> Things to do
a - In the "Most Equal" post on redefining marriage, who is thanked for posting the image on Facebook?
b - Resume the "Most Equal" post on redefining marriage, continuing after its final sentence.

Most Equal

If you’re on Facebook, you may be seeing red.  This red:

As the Supreme Court begins to examine the push for a redefinition of marriage, many who support redefinition are posting this.  The idea is that what is desired is equality.  That homosexuals should have the exact same definition of marriage as heterosexuals, and that anything else is discrimination.
I prefer seeing this red:
Thanks to Gary for posting this on Facebook yesterday – not sure if he originated it or not.
The assertion here is the logical consequence of redefining marriage not around what it does, but rather around the arbitrary wishes of individuals.  If the logic is that marriage is defined only by providing maximum equality, then this same logic (if successful now) will be utilized – in relatively short order I predict to redefine marriage not only along the lines of gender but along the lines of numerics.  Two guys and a girl have the same right to be treated equally in the definition of marriage as one guy and a girl.  Two girls and a guy have the same right as one girl and a guy.
I’ve written about the importance of this issue before.  I am stunned by what I will charitably describe as the complete naivete of those who demand the redefinition of marriage while insisting that it will not change anything (other than allowing same sex marriages).  I trust that these same folks will be equally vigorous in their support of every other redefinition of marriage that must necessarily follow (logically, if not legally) from their support of the effort to redefine marriage to include same sex marriages.  
I don’t have much hope that marriage will escape legal redefinition.  If not this week, then eventually.  I just wish that people were more willing to engage in actually talking about the issue intelligently rather than relying on oversimplified graphics to settle the discussion.  (For the record, I would say the exact same thing about most Christian symbols that people stick on the bumpers of their cars.)

2 Responses to “Most Equal”

  1. Lisa Denninger Says:

    I saw that pink & red equal sign on Facebook a few days ago…lots of my liberal friends and family, as usual, flying their, “if it feels good, do it”, flag for the world to witness how PC they are. Meanwhile, anything they may have that is remotely close to a conservative moral compass flies right out the window. Lots of “likes” and pats on the back. I don’t dare voice my opinion…I’d be labeled a racist…that’s what some are equating traditional marital beliefs to…I’m now considered a racist because I believe in my Christian religion and what the Bible teaches me. Remarkable how something so good is viewed as so evil by the liberals. I wish there was more dialog and less finger pointing. I’m all for meeting in the middle and I totally agree that gays should have the same human rights that heteros have…I just want a little respect for the word marriage and its definition. Call it a union or something else. But please, don’t call it marriage because to me that is religiously in error. If I have one or more kids that are gay, you bet I want them to be treated like everybody else! But I will teach them to respect the religious meaning of marriage and guide them in finding a union for them and their partner that doesn’t demean our Christian beliefs. I’m scared to see what’s next… Having the right to marry your dog or a plant because you love each other?

> Given information

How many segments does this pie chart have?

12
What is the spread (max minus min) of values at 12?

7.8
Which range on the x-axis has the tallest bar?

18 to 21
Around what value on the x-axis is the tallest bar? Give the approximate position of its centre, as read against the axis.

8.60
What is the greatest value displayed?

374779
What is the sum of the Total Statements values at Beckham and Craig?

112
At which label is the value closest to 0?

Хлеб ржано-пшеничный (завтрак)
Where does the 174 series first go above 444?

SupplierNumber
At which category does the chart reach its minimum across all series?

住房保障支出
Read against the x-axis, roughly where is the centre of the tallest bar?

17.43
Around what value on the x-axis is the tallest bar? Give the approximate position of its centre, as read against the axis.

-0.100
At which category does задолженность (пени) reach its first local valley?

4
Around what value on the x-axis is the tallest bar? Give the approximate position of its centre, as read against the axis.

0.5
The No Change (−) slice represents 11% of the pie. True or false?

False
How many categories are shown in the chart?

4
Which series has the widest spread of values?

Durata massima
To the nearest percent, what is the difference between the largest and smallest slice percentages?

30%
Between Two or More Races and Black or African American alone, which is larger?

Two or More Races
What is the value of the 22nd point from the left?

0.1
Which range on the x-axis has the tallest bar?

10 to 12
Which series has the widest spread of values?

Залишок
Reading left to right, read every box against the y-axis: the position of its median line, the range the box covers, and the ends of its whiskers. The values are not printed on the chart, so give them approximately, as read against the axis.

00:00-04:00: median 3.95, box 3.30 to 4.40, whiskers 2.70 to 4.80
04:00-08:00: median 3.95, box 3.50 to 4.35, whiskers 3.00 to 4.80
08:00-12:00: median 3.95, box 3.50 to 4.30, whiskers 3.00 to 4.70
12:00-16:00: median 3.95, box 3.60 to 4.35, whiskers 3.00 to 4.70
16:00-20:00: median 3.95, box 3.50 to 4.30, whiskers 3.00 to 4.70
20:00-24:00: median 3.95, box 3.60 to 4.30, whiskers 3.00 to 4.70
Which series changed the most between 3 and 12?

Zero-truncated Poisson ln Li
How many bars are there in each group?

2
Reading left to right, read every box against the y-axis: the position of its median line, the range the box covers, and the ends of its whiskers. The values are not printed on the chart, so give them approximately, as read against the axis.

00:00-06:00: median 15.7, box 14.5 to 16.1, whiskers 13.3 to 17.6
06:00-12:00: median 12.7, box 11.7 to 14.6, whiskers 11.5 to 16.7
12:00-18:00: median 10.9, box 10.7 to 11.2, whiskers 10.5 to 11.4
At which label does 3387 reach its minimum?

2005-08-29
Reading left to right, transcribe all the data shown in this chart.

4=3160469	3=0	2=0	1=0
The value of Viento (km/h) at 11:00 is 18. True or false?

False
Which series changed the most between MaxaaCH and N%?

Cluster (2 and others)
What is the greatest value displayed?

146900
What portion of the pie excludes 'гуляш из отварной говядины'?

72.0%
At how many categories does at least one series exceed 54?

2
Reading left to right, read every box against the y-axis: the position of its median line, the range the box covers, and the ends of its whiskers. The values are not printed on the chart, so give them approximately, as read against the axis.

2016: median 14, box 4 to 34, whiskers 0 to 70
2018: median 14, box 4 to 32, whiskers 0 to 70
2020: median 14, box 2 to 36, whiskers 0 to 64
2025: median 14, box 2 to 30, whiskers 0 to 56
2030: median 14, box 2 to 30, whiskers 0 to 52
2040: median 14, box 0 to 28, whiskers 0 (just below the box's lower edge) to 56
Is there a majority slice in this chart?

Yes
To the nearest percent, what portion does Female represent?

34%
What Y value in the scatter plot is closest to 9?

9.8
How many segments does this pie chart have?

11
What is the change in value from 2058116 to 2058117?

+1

> Answers in order
a - Gary

b -
  2. Paul Nelson Says:

    The bullying tactics used to push this are most disconcerting.  It’s not a discussion, it’s not a debate, it’s a name-calling bully on a playground demanding that you do what he tells you to do.  It doesn’t matter if he’s telling you to do something that isn’t right, or isn’t healthy.  It doesn’t matter that you may have very good reasons for not doing what he thinks you should do.  And, as with most bullying situations, it doesn’t matter that the vast majority of other people on the playground think the bully is a bully.  All that matters is that the bully is bigger or louder or threatening enough.

    Disagree with the bully?  He’ll boycott your business.  Disagree with the bully?  He’ll trash talk you all over the media and take your words out of context and accuse you of terrible things.  Disagree with the bully?  Guess what – you’re really the bully!  Surprise!

    I encourage people to remember that this is not strictly a religious issue, though.  Certainly Christianity condemns homosexual behavior – as does Islam and Judaism.  Buddhism and Hinduism are – to the best of my knowledge – at best silent on the matter in their sacred texts.  Classifying this as a Christian issue is true, but it’s also not nearly the full story in terms of religions.

    But religion is not the main issue.  The main issue is what is marriage for?  Is it strictly the personal pleasure of two (or more) people (or objects)?  Is it a matter of what makes these two (or more) people happy personally?  Or is marriage the foundational societal unit, the building block on which all of society is founded?  Is marriage primarily a purpose grounded outside of oneself, and identified by the ability of creating children and raising them to responsible adulthood?  

    This is the discussion that isn’t happening.  This is the discussion that is being ignored in favor of bullying.  I agree that a secular state should guarantee certain basic rights to homosexual couples.  But this needs to be a fundamentally different thing than redefining the institution of marriage.  I wish people would talk about these things.  I wish people would risk being challenged and frustrated and having to really think about these things clearly.  

    Instead, people just get bullied.